[WHAT TO WORK ON] From the entries below, copy every line that holds the word "важно".

[SUPPLIED RECORDS]
╔══
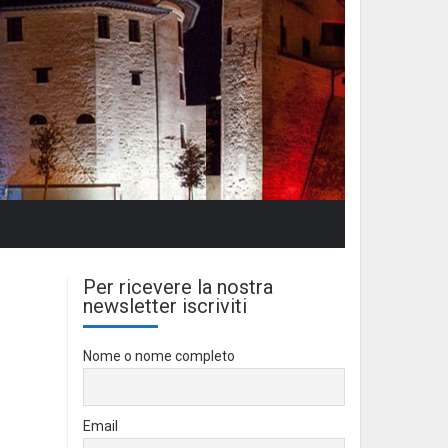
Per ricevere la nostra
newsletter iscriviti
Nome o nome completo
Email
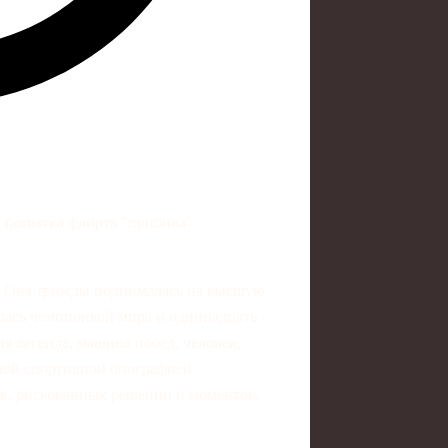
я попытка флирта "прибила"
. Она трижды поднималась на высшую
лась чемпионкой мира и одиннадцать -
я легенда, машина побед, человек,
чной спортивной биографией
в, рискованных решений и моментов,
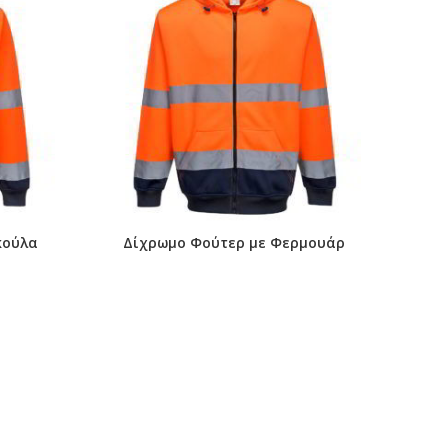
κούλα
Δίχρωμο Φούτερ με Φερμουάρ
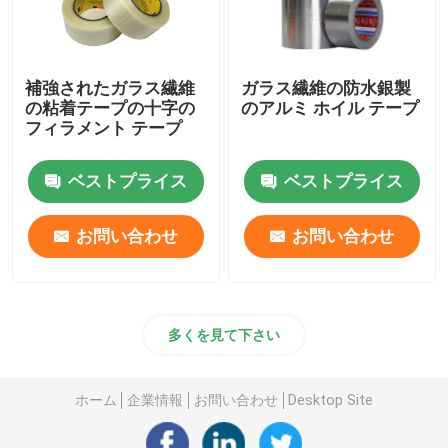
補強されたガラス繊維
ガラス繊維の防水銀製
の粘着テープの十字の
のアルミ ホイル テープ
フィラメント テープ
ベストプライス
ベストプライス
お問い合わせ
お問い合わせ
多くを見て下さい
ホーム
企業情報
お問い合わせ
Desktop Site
╚══
╔══
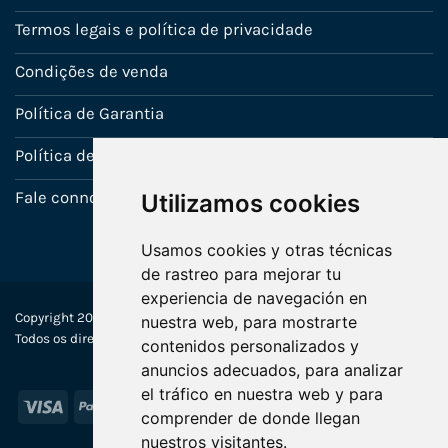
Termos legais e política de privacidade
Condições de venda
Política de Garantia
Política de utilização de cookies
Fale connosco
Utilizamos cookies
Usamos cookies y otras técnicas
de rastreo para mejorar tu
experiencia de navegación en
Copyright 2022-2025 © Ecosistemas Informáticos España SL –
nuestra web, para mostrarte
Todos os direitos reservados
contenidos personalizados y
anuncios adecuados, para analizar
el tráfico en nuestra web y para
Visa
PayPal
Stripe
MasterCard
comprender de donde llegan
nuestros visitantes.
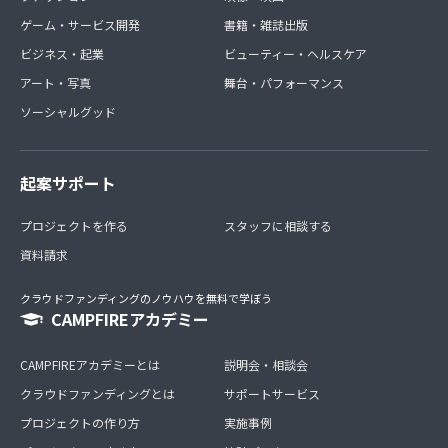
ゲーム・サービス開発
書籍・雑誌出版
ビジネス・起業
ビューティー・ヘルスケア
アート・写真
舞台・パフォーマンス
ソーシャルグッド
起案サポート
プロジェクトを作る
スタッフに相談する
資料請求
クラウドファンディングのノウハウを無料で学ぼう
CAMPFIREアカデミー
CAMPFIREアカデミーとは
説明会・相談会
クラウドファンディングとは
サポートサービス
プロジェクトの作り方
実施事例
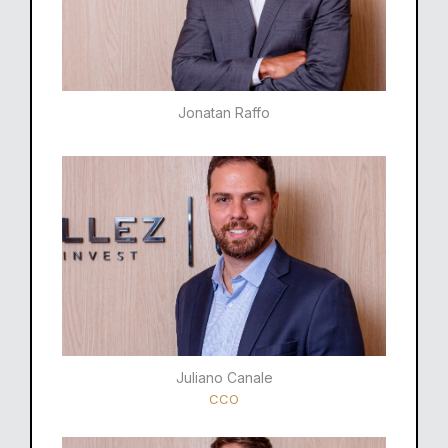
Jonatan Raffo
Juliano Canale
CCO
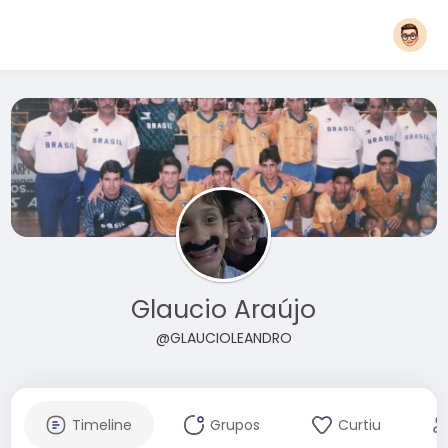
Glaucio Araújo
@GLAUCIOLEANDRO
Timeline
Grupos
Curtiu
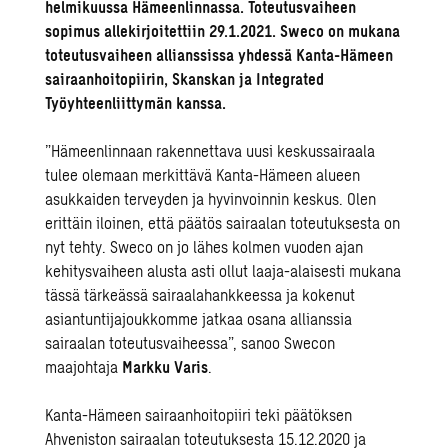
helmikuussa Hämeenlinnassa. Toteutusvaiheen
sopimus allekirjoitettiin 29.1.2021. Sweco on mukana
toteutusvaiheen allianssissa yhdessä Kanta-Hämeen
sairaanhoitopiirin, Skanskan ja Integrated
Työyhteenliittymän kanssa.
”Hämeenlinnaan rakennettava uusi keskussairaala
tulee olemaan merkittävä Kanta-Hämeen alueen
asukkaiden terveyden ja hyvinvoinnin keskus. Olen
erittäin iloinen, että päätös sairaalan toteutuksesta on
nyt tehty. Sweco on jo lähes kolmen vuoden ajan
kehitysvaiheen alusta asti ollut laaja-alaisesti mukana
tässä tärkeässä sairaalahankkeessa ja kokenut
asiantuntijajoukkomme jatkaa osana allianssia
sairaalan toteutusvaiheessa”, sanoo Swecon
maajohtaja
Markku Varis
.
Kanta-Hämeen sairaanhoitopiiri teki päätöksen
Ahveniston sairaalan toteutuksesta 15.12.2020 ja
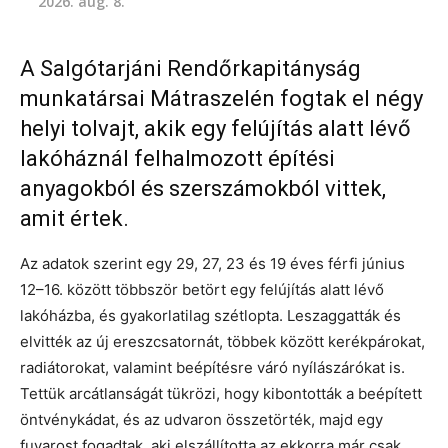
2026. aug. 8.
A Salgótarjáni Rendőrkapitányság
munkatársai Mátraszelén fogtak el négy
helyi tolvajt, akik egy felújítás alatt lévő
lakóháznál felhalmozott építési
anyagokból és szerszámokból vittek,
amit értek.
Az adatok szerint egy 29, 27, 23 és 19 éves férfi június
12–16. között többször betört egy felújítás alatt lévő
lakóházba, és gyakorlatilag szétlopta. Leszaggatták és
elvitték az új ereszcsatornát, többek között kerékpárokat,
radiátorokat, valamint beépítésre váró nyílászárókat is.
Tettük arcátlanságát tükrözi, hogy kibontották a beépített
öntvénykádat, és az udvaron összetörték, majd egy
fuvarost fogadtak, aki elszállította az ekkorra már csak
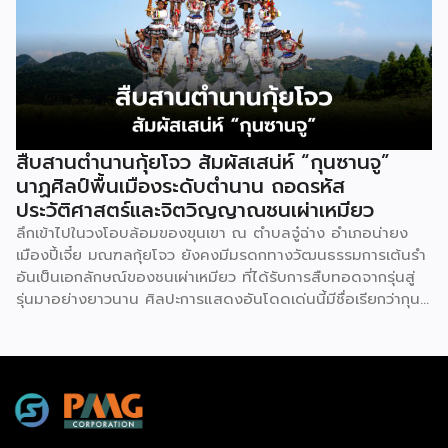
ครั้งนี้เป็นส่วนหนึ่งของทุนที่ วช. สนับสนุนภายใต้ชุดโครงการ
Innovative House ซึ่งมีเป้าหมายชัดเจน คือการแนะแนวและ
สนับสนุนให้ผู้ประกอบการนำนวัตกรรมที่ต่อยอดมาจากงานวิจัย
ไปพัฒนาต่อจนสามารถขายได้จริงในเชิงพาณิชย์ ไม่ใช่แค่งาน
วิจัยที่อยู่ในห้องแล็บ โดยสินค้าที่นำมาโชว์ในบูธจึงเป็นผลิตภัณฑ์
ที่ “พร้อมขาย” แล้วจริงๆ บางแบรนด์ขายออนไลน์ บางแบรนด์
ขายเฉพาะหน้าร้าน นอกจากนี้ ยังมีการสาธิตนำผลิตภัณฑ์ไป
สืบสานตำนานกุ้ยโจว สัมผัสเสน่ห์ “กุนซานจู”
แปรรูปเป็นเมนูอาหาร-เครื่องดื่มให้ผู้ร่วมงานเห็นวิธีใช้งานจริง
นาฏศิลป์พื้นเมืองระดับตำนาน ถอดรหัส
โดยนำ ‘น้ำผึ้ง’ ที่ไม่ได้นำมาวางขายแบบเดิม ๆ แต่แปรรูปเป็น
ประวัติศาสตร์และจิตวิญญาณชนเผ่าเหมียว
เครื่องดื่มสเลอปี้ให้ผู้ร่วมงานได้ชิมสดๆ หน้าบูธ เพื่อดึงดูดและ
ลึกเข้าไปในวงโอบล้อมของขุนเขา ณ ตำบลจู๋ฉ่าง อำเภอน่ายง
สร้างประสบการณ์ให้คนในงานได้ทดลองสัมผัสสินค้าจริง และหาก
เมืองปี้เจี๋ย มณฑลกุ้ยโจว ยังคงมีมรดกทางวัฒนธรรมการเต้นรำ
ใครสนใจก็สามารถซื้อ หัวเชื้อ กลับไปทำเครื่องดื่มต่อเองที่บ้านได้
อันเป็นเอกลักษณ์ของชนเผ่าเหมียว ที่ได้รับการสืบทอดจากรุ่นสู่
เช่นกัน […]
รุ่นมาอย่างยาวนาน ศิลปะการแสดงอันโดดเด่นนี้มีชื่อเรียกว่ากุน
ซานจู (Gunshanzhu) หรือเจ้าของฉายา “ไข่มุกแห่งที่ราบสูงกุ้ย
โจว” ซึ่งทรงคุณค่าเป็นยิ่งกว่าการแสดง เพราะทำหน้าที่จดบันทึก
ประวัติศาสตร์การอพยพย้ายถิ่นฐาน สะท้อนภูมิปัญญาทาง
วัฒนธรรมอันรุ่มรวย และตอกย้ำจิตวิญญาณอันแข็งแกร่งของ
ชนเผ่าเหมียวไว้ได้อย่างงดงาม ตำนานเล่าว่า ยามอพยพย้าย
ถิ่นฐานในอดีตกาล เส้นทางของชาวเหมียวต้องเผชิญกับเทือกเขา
╚══
╔══
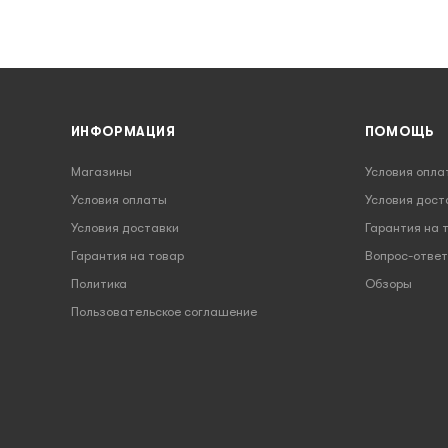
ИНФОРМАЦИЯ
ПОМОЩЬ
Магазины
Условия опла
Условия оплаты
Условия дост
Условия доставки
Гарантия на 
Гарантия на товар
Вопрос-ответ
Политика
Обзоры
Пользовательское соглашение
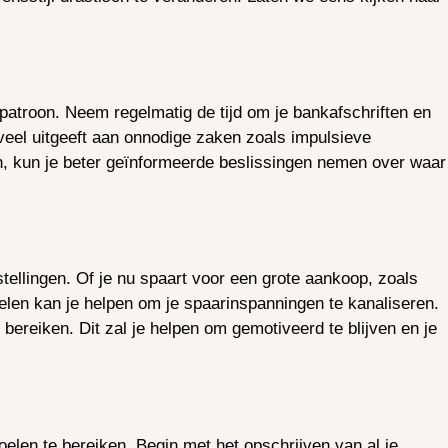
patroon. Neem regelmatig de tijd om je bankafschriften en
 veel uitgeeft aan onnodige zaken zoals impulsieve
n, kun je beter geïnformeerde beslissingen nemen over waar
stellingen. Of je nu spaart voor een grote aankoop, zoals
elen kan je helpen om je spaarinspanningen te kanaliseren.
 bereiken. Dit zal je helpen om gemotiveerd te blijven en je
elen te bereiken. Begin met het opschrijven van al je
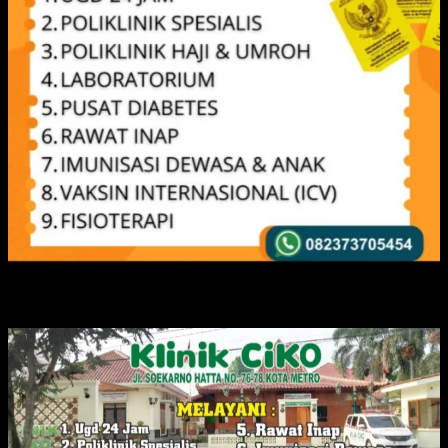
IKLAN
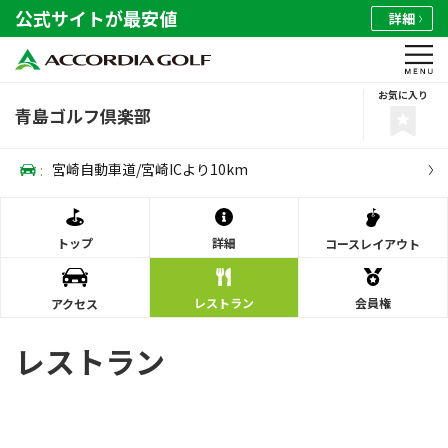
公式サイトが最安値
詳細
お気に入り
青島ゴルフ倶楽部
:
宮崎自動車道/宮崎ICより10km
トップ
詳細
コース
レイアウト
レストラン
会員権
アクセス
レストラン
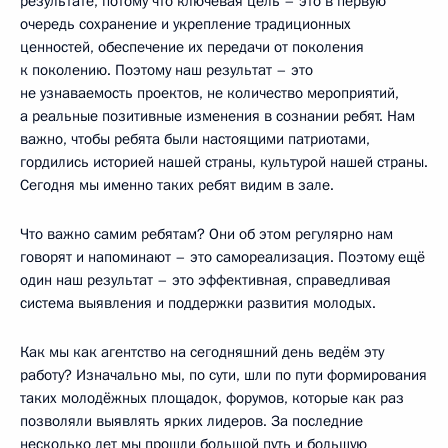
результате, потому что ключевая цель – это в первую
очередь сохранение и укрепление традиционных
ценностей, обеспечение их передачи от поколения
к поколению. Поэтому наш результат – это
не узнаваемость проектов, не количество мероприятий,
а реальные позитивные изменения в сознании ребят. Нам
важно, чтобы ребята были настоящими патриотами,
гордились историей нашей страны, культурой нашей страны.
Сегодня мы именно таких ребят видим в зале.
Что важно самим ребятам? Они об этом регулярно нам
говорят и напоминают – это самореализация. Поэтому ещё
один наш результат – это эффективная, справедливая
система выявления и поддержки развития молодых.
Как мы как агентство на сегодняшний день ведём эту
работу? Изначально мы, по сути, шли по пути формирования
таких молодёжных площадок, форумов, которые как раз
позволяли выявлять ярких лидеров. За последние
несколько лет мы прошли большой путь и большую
╚══
[SOLUTION FOR THIS EXERCISE]
важно, чтобы ребята были настоящими патриотами,
Что важно самим ребятам? Они об этом регулярно нам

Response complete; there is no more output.